This was one of my rare solo tours. I had seen photos of this place online and since it is in my state, it couldn't be far. I just had to find out where it was...
So I asked a couple of people until I got the final hint to pinpoint the location.
It's actually really not that far form my home, only about 80 kilometers and you can get there by train! Well, the location is not far from the train station anyway.
So I packed my gear one Sunday morning in January, walked to the train station in my hometown and took the train South.
After the train had arrived at my station, I walked for about fifteen minutes until I got to the perimeter of the spot. The fence facing the street didn't have any holes in it, and there were children playing on the nearby halfpipe, so I decided to walk along the railroad tracks to find an access point on the far side of the premises. It's always a little risky to be walking along active railroad tracks, not only because of the trains passing you at high speeds, but also because the engineers do call the railroad police when they see you. But I figured that this was a Sunday, so the risk of getting caught was pretty low.
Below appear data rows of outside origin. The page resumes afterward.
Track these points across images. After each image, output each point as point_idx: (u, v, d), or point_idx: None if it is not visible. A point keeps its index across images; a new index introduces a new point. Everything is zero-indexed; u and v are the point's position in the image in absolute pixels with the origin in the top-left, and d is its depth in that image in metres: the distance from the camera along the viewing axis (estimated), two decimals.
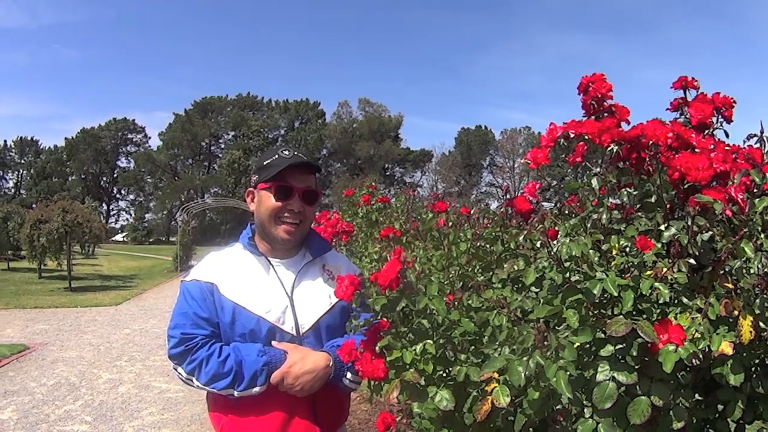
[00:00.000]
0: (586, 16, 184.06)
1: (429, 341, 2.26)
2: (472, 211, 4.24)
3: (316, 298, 2.98)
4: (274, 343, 2.82)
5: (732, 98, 2.60)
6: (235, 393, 2.73)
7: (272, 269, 2.97)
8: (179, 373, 2.81)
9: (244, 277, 2.92)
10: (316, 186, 3.06)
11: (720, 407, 2.24)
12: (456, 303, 2.47)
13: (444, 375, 2.32)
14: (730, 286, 2.01)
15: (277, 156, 2.95)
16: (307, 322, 2.91)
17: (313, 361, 2.77)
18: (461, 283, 3.04)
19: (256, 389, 2.73)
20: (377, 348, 2.30)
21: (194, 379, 2.76)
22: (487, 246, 3.28)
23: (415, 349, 2.25)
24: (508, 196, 2.84)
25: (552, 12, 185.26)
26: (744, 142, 2.56)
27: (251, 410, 2.81)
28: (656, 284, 1.97)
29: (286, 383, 2.74)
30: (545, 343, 1.90)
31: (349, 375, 2.83)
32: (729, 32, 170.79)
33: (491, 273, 2.99)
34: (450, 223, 4.12)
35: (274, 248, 3.01)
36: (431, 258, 3.61)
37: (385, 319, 2.41)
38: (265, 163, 2.97)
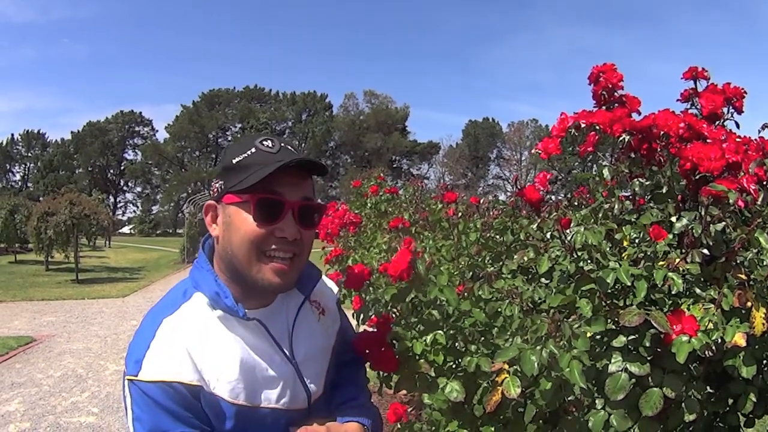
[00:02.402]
0: (596, 8, 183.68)
1: (439, 332, 2.24)
2: (481, 201, 4.22)
3: (319, 350, 2.18)
4: None
5: (743, 89, 2.59)
6: None
7: (265, 332, 2.00)
8: None
9: (234, 359, 1.92)
10: (315, 195, 2.05)
11: (731, 401, 2.23)
12: (466, 293, 2.46)
13: (454, 366, 2.31)
14: (744, 277, 2.00)
15: (254, 149, 1.92)
16: (317, 388, 2.12)
17: None
18: (471, 273, 3.02)
19: None
20: (388, 340, 2.28)
21: None
22: (497, 236, 3.26)
23: (425, 340, 2.23)
24: (518, 186, 2.82)
25: (561, 4, 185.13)
26: (758, 132, 2.55)
27: None
28: (669, 274, 1.96)
29: None
30: (558, 332, 1.89)
31: None
32: (738, 24, 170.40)
33: (501, 263, 2.98)
34: (459, 214, 4.11)
35: (251, 294, 1.99)
36: (440, 248, 3.59)
37: (395, 311, 2.37)
38: (235, 161, 1.92)
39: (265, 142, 1.93)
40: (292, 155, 1.91)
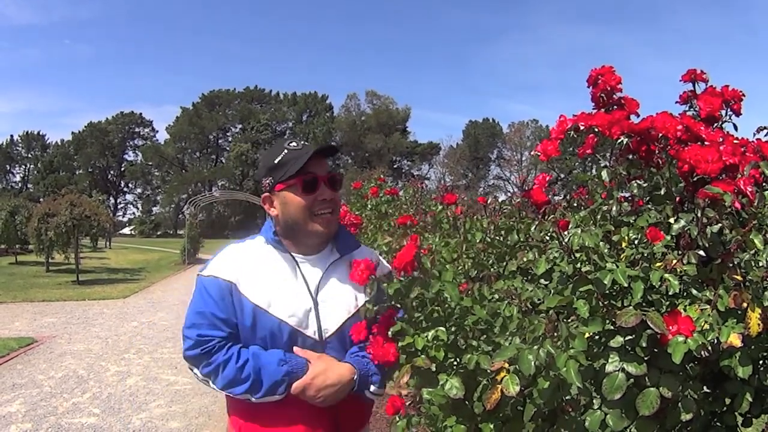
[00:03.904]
0: (596, 7, 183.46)
1: (441, 328, 2.26)
2: (488, 201, 4.23)
3: (342, 300, 2.78)
4: (296, 350, 2.67)
5: (741, 91, 2.61)
6: (253, 399, 2.62)
7: (297, 267, 2.78)
8: (195, 374, 2.70)
9: (266, 275, 2.73)
10: (335, 169, 2.85)
11: (727, 400, 2.25)
12: (468, 293, 2.47)
13: (455, 363, 2.33)
14: (739, 278, 2.01)
15: (286, 151, 2.75)
16: (330, 327, 2.73)
17: (337, 374, 2.65)
18: (475, 272, 3.03)
19: (276, 397, 2.61)
20: (389, 333, 2.33)
21: (210, 382, 2.65)
22: (500, 237, 3.26)
23: (427, 336, 2.26)
24: (525, 187, 2.82)
25: (561, 3, 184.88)
26: (753, 135, 2.56)
27: (269, 417, 2.69)
28: (666, 275, 1.98)
29: (308, 394, 2.62)
30: (556, 333, 1.91)
31: (372, 387, 2.73)
32: (737, 24, 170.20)
33: (504, 263, 2.99)
34: (465, 214, 4.11)
35: (302, 245, 2.81)
36: (441, 250, 3.58)
37: (398, 308, 2.41)
38: (276, 161, 2.75)
39: (291, 144, 2.80)
40: (312, 148, 2.76)
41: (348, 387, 2.67)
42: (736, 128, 2.60)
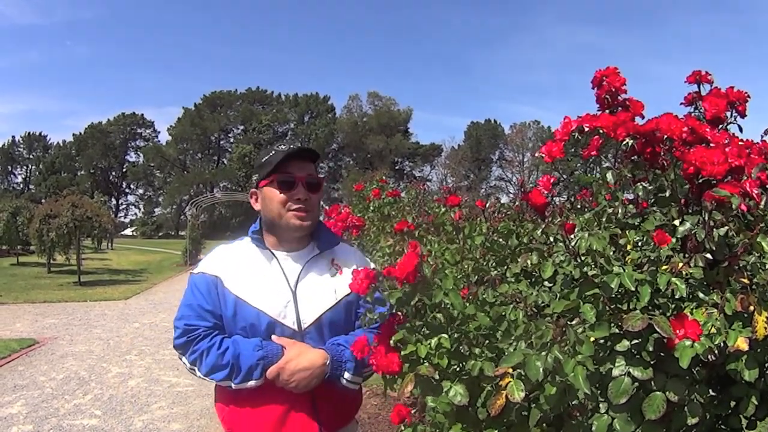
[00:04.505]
0: (597, 8, 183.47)
1: (444, 335, 2.24)
2: (487, 205, 4.22)
3: (321, 292, 2.98)
4: (274, 337, 2.85)
5: (746, 92, 2.59)
6: (233, 385, 2.79)
7: (277, 262, 2.98)
8: (184, 363, 2.91)
9: (247, 270, 2.96)
10: (317, 173, 3.08)
11: (733, 403, 2.23)
12: (471, 297, 2.45)
13: (458, 369, 2.31)
14: (746, 281, 2.00)
15: (274, 152, 2.98)
16: (309, 318, 2.91)
17: (309, 359, 2.78)
18: (476, 277, 3.02)
19: (252, 383, 2.78)
20: (392, 342, 2.30)
21: (196, 370, 2.85)
22: (501, 240, 3.25)
23: (429, 343, 2.23)
24: (523, 190, 2.81)
25: (562, 4, 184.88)
26: (761, 137, 2.55)
27: (250, 403, 2.86)
28: (673, 279, 1.97)
29: (282, 379, 2.76)
30: (563, 338, 1.89)
31: (346, 375, 2.84)
32: (740, 26, 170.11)
33: (505, 267, 2.98)
34: (464, 217, 4.10)
35: (283, 241, 3.02)
36: (444, 252, 3.57)
37: (400, 314, 2.40)
38: (263, 160, 3.00)
39: (281, 146, 3.02)
40: (296, 148, 2.97)
41: (320, 372, 2.81)
42: (741, 130, 2.58)
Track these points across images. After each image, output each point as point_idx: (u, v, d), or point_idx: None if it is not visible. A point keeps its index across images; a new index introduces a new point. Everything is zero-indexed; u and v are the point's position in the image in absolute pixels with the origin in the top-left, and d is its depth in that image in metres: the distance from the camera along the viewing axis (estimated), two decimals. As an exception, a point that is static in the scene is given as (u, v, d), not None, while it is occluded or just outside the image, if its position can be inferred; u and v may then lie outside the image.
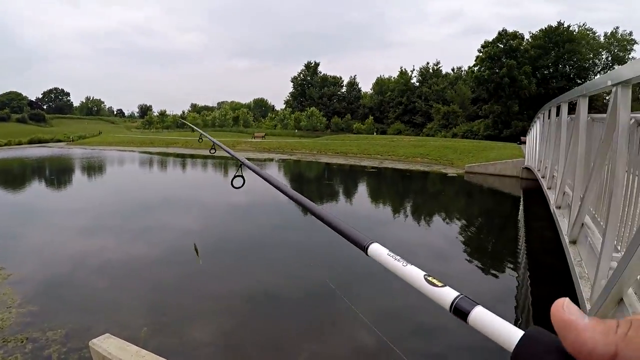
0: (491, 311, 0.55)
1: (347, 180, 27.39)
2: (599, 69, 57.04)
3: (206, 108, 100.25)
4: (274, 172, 30.26)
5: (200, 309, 7.17)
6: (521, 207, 18.04)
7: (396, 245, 11.01)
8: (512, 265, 10.53)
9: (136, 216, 14.77)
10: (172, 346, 5.86)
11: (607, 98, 47.91)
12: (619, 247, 3.77)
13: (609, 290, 3.07)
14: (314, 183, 25.07)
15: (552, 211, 8.35)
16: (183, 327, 6.46)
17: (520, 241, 12.93)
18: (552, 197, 8.88)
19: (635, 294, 3.13)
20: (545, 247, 10.79)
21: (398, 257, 0.59)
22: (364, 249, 0.64)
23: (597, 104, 43.47)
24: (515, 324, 1.95)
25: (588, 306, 3.80)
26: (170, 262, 9.65)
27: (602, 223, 4.66)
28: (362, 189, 23.83)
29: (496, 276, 9.76)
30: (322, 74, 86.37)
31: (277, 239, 12.02)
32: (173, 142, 45.80)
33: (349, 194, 21.58)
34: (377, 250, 0.63)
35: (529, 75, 55.79)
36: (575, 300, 4.44)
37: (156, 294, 7.83)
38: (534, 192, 16.69)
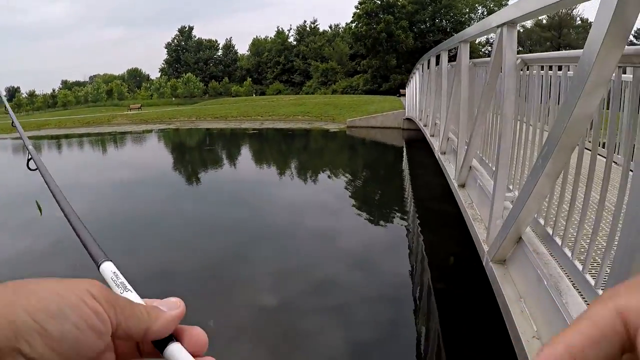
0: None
1: (229, 144, 26.74)
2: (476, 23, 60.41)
3: (78, 84, 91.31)
4: (154, 143, 28.56)
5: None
6: (405, 157, 18.93)
7: (285, 204, 10.91)
8: (400, 214, 11.02)
9: None
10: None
11: (483, 50, 51.65)
12: (510, 187, 3.89)
13: (507, 230, 3.13)
14: (195, 151, 24.08)
15: (437, 157, 8.72)
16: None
17: (407, 190, 13.56)
18: (436, 144, 9.28)
19: (533, 231, 3.23)
20: (433, 194, 11.41)
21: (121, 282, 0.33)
22: (97, 266, 0.41)
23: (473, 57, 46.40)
24: (412, 274, 5.12)
25: (485, 247, 3.91)
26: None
27: (490, 165, 4.85)
28: (246, 152, 23.42)
29: (386, 226, 10.11)
30: (197, 38, 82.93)
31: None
32: (44, 124, 40.88)
33: (233, 158, 21.06)
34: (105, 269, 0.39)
35: (406, 29, 58.07)
36: (471, 242, 4.61)
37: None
38: (417, 142, 17.51)
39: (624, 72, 2.42)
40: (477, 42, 54.40)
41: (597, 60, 1.86)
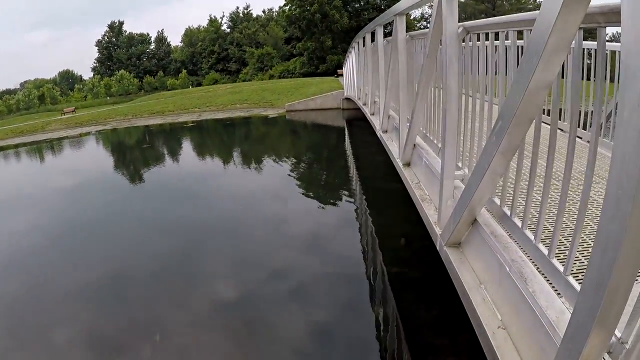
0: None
1: (169, 139, 25.77)
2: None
3: (8, 92, 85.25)
4: (93, 146, 27.16)
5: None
6: (347, 137, 18.81)
7: (233, 195, 10.76)
8: (348, 195, 10.92)
9: None
10: None
11: (418, 26, 52.15)
12: (459, 165, 3.69)
13: (460, 212, 2.93)
14: (135, 149, 22.96)
15: (379, 136, 8.53)
16: None
17: (351, 169, 13.45)
18: (377, 122, 9.09)
19: (489, 211, 3.03)
20: (378, 173, 11.33)
21: None
22: None
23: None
24: (364, 256, 5.11)
25: (438, 230, 3.72)
26: None
27: (436, 142, 4.66)
28: (187, 146, 22.62)
29: (335, 207, 10.00)
30: (128, 32, 78.46)
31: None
32: None
33: (174, 153, 20.25)
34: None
35: (340, 9, 57.56)
36: (422, 224, 4.42)
37: None
38: (358, 121, 17.44)
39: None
40: (412, 17, 55.11)
41: (557, 21, 1.61)
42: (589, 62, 4.80)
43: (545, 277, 2.23)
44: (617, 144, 1.32)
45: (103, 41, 79.10)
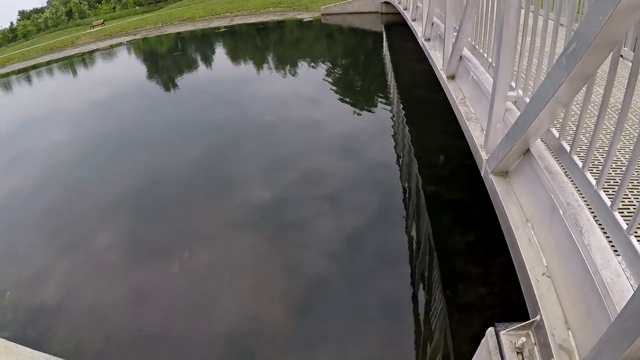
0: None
1: (201, 45, 25.14)
2: None
3: (36, 11, 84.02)
4: (125, 57, 26.87)
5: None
6: (385, 43, 17.82)
7: (267, 99, 10.65)
8: (384, 101, 10.58)
9: None
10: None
11: None
12: (513, 85, 3.29)
13: (513, 141, 2.61)
14: (167, 57, 22.55)
15: (420, 44, 7.94)
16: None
17: (389, 76, 12.89)
18: (419, 29, 8.44)
19: (544, 142, 2.70)
20: (417, 81, 10.77)
21: None
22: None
23: None
24: (398, 161, 6.35)
25: (484, 155, 3.43)
26: None
27: (485, 55, 4.20)
28: (220, 51, 22.01)
29: (370, 113, 9.68)
30: None
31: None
32: (8, 61, 37.72)
33: (207, 59, 19.77)
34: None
35: None
36: (463, 141, 4.11)
37: None
38: (397, 26, 16.44)
39: None
40: None
41: None
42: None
43: (604, 230, 1.96)
44: None
45: (130, -55, 75.47)
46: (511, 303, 4.01)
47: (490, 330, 2.38)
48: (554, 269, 2.31)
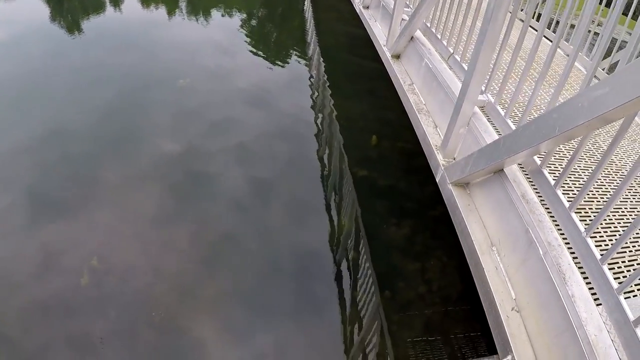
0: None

So I walked along the tracks until I found an opening in the fence and slipped through. I was in.
The place was really quiet. This is one thing I really like about locations during winter - the cold air seems to block sounds, and since it had even been snowing a little, it seemed even more quiet.
Unfortunately, I had gotten up a little too late, so there wasn't a lot of time before it got too dark for decent photos and I left.
I did come back about ten weeks later with a friend for a revisit and managed to get the photos I'd missed the first time, though.